ABOUT THIS EXERCISE: Could you output every record again, exactly as given?

#####

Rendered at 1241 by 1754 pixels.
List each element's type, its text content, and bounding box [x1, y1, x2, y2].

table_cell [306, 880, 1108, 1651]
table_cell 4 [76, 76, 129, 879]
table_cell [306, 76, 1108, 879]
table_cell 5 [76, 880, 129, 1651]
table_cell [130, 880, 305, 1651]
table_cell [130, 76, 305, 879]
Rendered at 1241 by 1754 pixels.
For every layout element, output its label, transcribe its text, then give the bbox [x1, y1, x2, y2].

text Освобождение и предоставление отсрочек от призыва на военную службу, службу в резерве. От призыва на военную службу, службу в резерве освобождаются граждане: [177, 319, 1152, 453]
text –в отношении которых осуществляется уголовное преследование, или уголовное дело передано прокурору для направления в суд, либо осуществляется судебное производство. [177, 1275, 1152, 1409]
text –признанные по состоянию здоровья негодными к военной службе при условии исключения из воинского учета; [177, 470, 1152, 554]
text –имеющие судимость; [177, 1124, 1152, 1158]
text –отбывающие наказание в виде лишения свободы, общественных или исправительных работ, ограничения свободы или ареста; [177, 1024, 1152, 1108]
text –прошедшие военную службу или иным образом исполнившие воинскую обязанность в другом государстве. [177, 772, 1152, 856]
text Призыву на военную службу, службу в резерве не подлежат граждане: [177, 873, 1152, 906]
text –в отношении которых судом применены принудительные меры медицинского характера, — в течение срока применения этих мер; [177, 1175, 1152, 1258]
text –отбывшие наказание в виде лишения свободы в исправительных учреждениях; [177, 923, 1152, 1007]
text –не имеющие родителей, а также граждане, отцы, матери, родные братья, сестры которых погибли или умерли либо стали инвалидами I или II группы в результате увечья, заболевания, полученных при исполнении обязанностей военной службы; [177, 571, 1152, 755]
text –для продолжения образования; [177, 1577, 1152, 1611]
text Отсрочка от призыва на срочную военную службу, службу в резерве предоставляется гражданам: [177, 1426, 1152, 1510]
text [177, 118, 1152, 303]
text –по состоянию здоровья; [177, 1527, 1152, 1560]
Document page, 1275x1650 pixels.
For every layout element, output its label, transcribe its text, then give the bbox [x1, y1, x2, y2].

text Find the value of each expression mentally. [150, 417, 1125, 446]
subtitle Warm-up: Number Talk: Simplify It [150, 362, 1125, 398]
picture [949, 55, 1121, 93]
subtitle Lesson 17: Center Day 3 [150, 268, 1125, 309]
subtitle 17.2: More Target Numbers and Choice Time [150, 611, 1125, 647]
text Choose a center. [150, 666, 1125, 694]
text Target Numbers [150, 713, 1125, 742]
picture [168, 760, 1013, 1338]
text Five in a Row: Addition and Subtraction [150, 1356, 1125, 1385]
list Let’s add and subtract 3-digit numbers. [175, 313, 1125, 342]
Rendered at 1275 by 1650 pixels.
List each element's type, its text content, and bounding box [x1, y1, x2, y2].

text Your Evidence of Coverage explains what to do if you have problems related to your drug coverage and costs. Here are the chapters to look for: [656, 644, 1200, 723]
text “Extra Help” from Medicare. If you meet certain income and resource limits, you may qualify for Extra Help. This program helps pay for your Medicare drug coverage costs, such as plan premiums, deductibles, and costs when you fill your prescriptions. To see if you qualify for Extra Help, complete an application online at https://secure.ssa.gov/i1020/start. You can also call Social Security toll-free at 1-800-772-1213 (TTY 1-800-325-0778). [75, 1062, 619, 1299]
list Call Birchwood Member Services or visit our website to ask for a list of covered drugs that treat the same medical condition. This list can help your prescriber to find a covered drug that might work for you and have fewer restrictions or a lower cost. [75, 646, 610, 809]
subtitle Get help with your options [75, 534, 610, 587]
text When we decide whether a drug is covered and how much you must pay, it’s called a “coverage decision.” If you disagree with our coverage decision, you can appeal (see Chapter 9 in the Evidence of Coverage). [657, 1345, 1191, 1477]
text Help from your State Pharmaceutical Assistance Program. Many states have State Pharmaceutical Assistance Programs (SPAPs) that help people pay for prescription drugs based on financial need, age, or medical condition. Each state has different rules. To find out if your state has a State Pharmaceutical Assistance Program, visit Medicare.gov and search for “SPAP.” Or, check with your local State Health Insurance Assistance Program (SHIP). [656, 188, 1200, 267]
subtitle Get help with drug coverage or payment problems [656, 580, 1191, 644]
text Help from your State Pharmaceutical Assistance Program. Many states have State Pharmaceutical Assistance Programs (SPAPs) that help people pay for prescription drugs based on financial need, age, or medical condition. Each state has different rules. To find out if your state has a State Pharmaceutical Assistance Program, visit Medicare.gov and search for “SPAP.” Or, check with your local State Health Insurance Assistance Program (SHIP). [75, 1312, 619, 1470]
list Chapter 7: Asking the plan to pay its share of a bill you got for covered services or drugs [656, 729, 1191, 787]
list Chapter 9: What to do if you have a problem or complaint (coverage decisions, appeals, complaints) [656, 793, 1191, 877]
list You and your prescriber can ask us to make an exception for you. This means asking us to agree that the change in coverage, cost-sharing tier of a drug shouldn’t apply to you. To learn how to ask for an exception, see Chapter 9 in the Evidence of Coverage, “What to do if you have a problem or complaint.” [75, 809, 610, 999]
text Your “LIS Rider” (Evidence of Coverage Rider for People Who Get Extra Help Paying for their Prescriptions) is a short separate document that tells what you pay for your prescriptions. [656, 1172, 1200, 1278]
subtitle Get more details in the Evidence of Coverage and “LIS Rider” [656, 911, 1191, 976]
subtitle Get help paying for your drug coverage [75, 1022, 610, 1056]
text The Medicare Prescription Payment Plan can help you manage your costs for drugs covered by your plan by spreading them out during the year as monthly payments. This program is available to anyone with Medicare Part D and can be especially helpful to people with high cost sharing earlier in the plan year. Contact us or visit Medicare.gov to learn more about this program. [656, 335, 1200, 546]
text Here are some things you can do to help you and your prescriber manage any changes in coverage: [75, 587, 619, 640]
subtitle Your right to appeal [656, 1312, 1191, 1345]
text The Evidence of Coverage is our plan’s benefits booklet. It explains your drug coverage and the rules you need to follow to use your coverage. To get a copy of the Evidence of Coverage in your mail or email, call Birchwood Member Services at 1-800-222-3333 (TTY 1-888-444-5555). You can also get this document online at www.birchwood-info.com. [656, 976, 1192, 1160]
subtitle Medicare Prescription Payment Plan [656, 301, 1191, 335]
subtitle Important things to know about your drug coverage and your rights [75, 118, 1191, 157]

#####

SOLUTION TO THIS TASK:
Rendered at 1241 by 1754 pixels.
List each element's type, its text content, and bounding box [x1, y1, x2, y2].

table_cell [306, 880, 1108, 1651]
table_cell 4 [76, 76, 129, 879]
table_cell [306, 76, 1108, 879]
table_cell 5 [76, 880, 129, 1651]
table_cell [130, 880, 305, 1651]
table_cell [130, 76, 305, 879]
Rendered at 1241 by 1754 pixels.
For every layout element, output its label, transcribe its text, then give the bbox [x1, y1, x2, y2].

text Освобождение и предоставление отсрочек от призыва на военную службу, службу в резерве. От призыва на военную службу, службу в резерве освобождаются граждане: [177, 319, 1152, 453]
text –в отношении которых осуществляется уголовное преследование, или уголовное дело передано прокурору для направления в суд, либо осуществляется судебное производство. [177, 1275, 1152, 1409]
text –признанные по состоянию здоровья негодными к военной службе при условии исключения из воинского учета; [177, 470, 1152, 554]
text –имеющие судимость; [177, 1124, 1152, 1158]
text –отбывающие наказание в виде лишения свободы, общественных или исправительных работ, ограничения свободы или ареста; [177, 1024, 1152, 1108]
text –прошедшие военную службу или иным образом исполнившие воинскую обязанность в другом государстве. [177, 772, 1152, 856]
text Призыву на военную службу, службу в резерве не подлежат граждане: [177, 873, 1152, 906]
text –в отношении которых судом применены принудительные меры медицинского характера, — в течение срока применения этих мер; [177, 1175, 1152, 1258]
text –отбывшие наказание в виде лишения свободы в исправительных учреждениях; [177, 923, 1152, 1007]
text –не имеющие родителей, а также граждане, отцы, матери, родные братья, сестры которых погибли или умерли либо стали инвалидами I или II группы в результате увечья, заболевания, полученных при исполнении обязанностей военной службы; [177, 571, 1152, 755]
text –для продолжения образования; [177, 1577, 1152, 1611]
text Отсрочка от призыва на срочную военную службу, службу в резерве предоставляется гражданам: [177, 1426, 1152, 1510]
text [177, 118, 1152, 303]
text –по состоянию здоровья; [177, 1527, 1152, 1560]
Document page, 1275x1650 pixels.
For every layout element, output its label, transcribe its text, then give the bbox [x1, y1, x2, y2].

text Find the value of each expression mentally. [150, 417, 1125, 446]
subtitle Warm-up: Number Talk: Simplify It [150, 362, 1125, 398]
picture [949, 55, 1121, 93]
subtitle Lesson 17: Center Day 3 [150, 268, 1125, 309]
subtitle 17.2: More Target Numbers and Choice Time [150, 611, 1125, 647]
text Choose a center. [150, 666, 1125, 694]
text Target Numbers [150, 713, 1125, 742]
picture [168, 760, 1013, 1338]
text Five in a Row: Addition and Subtraction [150, 1356, 1125, 1385]
list Let’s add and subtract 3-digit numbers. [175, 313, 1125, 342]
Rendered at 1275 by 1650 pixels.
List each element's type, its text content, and bounding box [x1, y1, x2, y2].

text Your Evidence of Coverage explains what to do if you have problems related to your drug coverage and costs. Here are the chapters to look for: [656, 644, 1200, 723]
text “Extra Help” from Medicare. If you meet certain income and resource limits, you may qualify for Extra Help. This program helps pay for your Medicare drug coverage costs, such as plan premiums, deductibles, and costs when you fill your prescriptions. To see if you qualify for Extra Help, complete an application online at https://secure.ssa.gov/i1020/start. You can also call Social Security toll-free at 1-800-772-1213 (TTY 1-800-325-0778). [75, 1062, 619, 1299]
list Call Birchwood Member Services or visit our website to ask for a list of covered drugs that treat the same medical condition. This list can help your prescriber to find a covered drug that might work for you and have fewer restrictions or a lower cost. [75, 646, 610, 809]
subtitle Get help with your options [75, 534, 610, 587]
text When we decide whether a drug is covered and how much you must pay, it’s called a “coverage decision.” If you disagree with our coverage decision, you can appeal (see Chapter 9 in the Evidence of Coverage). [657, 1345, 1191, 1477]
text Help from your State Pharmaceutical Assistance Program. Many states have State Pharmaceutical Assistance Programs (SPAPs) that help people pay for prescription drugs based on financial need, age, or medical condition. Each state has different rules. To find out if your state has a State Pharmaceutical Assistance Program, visit Medicare.gov and search for “SPAP.” Or, check with your local State Health Insurance Assistance Program (SHIP). [656, 188, 1200, 267]
subtitle Get help with drug coverage or payment problems [656, 580, 1191, 644]
text Help from your State Pharmaceutical Assistance Program. Many states have State Pharmaceutical Assistance Programs (SPAPs) that help people pay for prescription drugs based on financial need, age, or medical condition. Each state has different rules. To find out if your state has a State Pharmaceutical Assistance Program, visit Medicare.gov and search for “SPAP.” Or, check with your local State Health Insurance Assistance Program (SHIP). [75, 1312, 619, 1470]
list Chapter 7: Asking the plan to pay its share of a bill you got for covered services or drugs [656, 729, 1191, 787]
list Chapter 9: What to do if you have a problem or complaint (coverage decisions, appeals, complaints) [656, 793, 1191, 877]
list You and your prescriber can ask us to make an exception for you. This means asking us to agree that the change in coverage, cost-sharing tier of a drug shouldn’t apply to you. To learn how to ask for an exception, see Chapter 9 in the Evidence of Coverage, “What to do if you have a problem or complaint.” [75, 809, 610, 999]
text Your “LIS Rider” (Evidence of Coverage Rider for People Who Get Extra Help Paying for their Prescriptions) is a short separate document that tells what you pay for your prescriptions. [656, 1172, 1200, 1278]
subtitle Get more details in the Evidence of Coverage and “LIS Rider” [656, 911, 1191, 976]
subtitle Get help paying for your drug coverage [75, 1022, 610, 1056]
text The Medicare Prescription Payment Plan can help you manage your costs for drugs covered by your plan by spreading them out during the year as monthly payments. This program is available to anyone with Medicare Part D and can be especially helpful to people with high cost sharing earlier in the plan year. Contact us or visit Medicare.gov to learn more about this program. [656, 335, 1200, 546]
text Here are some things you can do to help you and your prescriber manage any changes in coverage: [75, 587, 619, 640]
subtitle Your right to appeal [656, 1312, 1191, 1345]
text The Evidence of Coverage is our plan’s benefits booklet. It explains your drug coverage and the rules you need to follow to use your coverage. To get a copy of the Evidence of Coverage in your mail or email, call Birchwood Member Services at 1-800-222-3333 (TTY 1-888-444-5555). You can also get this document online at www.birchwood-info.com. [656, 976, 1192, 1160]
subtitle Medicare Prescription Payment Plan [656, 301, 1191, 335]
subtitle Important things to know about your drug coverage and your rights [75, 118, 1191, 157]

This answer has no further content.